Yonder Lies It

Others

I caught my brain red handed on its tracks. In other words I saw what it did. Or so I thought and think. Allow me to backpedal. My brain likes to feed on stuff that somehow has the commonality of working against myself. It is well documented on other beings of similar to my biological disposition. Brains of the “normal” spectrum tend to feed on negativity of sorts. Or so they say; they being the outer layer of the self core which is exposed to all sorts of stuff the universe throws out in earnest thrust atcha.

Allow me to explain in mundane words dear reader. I live alone as in I celebrate the 11th of November festivity. It is December 2025 in a western country (no big W for that word). Tradition mandates to wish everyone good tidings and as Swedes will have it, a good fellowship (gemenskap) which fellowship fails miserably to translate. Trust me, am an English speaker of sorts and an authority on the matter, it ain’t as close to it as one would suppose.

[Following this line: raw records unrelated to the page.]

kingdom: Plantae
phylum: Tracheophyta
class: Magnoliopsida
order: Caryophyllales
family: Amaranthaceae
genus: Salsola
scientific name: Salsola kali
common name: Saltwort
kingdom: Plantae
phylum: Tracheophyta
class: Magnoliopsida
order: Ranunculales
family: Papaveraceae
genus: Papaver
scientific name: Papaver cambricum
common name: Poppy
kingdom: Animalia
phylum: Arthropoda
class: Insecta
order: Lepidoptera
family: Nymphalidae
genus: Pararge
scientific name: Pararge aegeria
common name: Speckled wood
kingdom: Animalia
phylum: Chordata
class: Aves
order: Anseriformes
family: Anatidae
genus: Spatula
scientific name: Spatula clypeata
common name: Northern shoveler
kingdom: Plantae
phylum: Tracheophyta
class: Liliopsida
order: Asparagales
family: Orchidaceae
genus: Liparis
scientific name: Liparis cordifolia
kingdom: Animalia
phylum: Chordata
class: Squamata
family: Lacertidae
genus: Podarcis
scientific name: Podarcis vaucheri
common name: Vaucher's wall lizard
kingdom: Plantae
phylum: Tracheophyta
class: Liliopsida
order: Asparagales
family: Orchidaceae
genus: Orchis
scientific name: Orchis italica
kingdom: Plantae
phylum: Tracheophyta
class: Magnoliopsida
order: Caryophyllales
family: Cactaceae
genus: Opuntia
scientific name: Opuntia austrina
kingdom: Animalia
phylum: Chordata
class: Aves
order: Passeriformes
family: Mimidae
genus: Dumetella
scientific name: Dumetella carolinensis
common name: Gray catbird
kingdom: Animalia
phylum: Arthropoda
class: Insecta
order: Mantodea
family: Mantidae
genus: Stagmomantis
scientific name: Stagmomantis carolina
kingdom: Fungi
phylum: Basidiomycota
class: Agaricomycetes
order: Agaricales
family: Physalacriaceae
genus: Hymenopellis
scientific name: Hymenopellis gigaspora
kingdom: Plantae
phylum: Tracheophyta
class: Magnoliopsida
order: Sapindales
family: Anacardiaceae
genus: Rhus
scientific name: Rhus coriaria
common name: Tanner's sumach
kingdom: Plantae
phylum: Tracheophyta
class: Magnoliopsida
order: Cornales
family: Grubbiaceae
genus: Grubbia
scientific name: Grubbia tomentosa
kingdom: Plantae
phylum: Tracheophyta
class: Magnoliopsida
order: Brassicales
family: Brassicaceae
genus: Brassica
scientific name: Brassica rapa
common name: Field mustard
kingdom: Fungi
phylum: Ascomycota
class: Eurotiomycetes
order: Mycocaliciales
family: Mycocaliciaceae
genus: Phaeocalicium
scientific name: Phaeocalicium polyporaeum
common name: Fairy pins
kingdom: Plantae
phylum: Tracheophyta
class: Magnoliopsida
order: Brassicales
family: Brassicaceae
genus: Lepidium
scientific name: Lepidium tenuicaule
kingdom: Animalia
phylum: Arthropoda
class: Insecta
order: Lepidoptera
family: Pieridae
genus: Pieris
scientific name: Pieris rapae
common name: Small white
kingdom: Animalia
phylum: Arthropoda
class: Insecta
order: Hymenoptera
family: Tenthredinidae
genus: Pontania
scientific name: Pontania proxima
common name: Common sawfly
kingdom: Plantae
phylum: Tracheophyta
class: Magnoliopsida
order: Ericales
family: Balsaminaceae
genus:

It means more that a wish for enjoyment with a gathering is up to par. That is what that means. God gemenskap. I know what they mean and wish, they mean no ill will on behalf of no one. It is blurted out innocently with no malice. I would love to think it was so. Yet for all the graces in the universe granted to or bestowed upon us I know somehow in the back of my burner which kindles my inwards so much so as to turn my fat into chicharron that a devilish envy has been cast as fishing net to all us willing to be caught in it.

As a single person seeing this net being cast upon one and seeing its shadow envelop one, well, what is one to do upon said sight? You steer the heck away from it as far as possible as heck. You maintain course, keep an eye on the stars. The storm ahead will not sink us today. This hour is ours bequeathed unto us by the very gods that govern ours.